La grafica è molto piacevole: pixellosa e con una palette cromatica vaporwave. Sicuramente apprezzabile quindi la direzione artistica, ma pigra a livello di caratterizzazione, soprattutto per via ambientazioni e fondali abbastanza anonimi, che ben presto risultano ripetitivi a livello visivo. La colonna sonora è uno dei punti più deludenti della produzione, sempre più piatta con l’incedere delle run, non cambierà neanche durante momenti particolari come le boss fight, costringendoci a riascoltare lo stesso motivo in un loop costante. Anche dal punto di vista tecnico il titolo presenta qualche incertezza di troppo: nella versione per Nintendo Switch, quella da me provata, giocando in modalità cooperativa capita fin troppo spesso di trovarsi davanti a cali di frame rate molto fastidiosi per un titolo del genere.
Alla lista delle problematiche bisogna aggiungere anche un’HUD fin troppo invasiva. Troppo spesso le comunicazioni di altri NPC o anche semplicemente la selezione delle armi a disposizione andranno ad occupare la schermata di gioco stessa, coprendo il personaggio o un nemico; in un titolo del genere in cui schivare ogni colpo in arrivo è essenziale un difetto del genere è fortemente invalidante. L’assenza di lingua italiana, infine, potrebbe costituire un problema per qualche giocatore, ma non essendoci lunghi testi o effetti delle varie abilità particolarmente complicati da comprendere, in realtà questo aspetto si rivela abbastanza trascurabile.

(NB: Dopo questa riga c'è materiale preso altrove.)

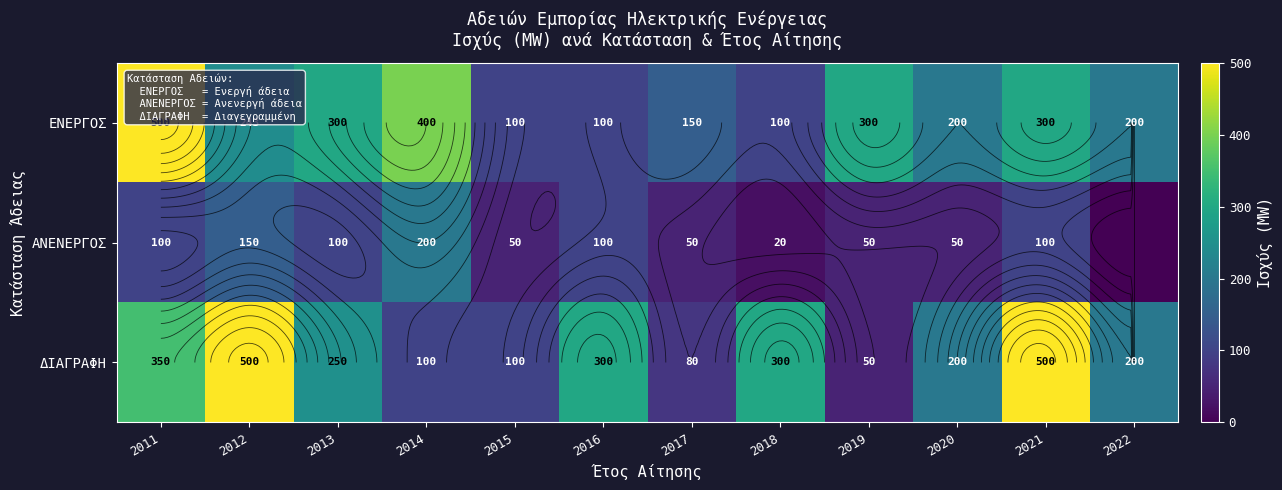

Rank the series at 2022 from highest to lowest value.

ΕΝΕΡΓΟΣ, ΔΙΑΓΡΑΦΗ, ΑΝΕΝΕΡΓΟΣ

Black Future ’88 non è un brutto titolo, ha delle idee interessanti ma non innovative, basti pensare che ogni sua singola caratteristica è facilmente riconducibile ad altri titoli più o meno recenti. Mostra un comparto tecnico e artistico gradevole, ma sviluppato con pigrizia e presenta difetti su cui difficilmente si può chiudere un occhio. Il mio consiglio, come sempre per questa tipologia di titoli, è quello di scegliere la versione Switch se ce n’è la possibilità, perché la portatilità della console ibrida di casa Nintendo e le sue caratteristiche la rendono particolarmente adatta a sessioni di gioco veloci e occasionali, aggiungendo valore a questo genere di produzioni.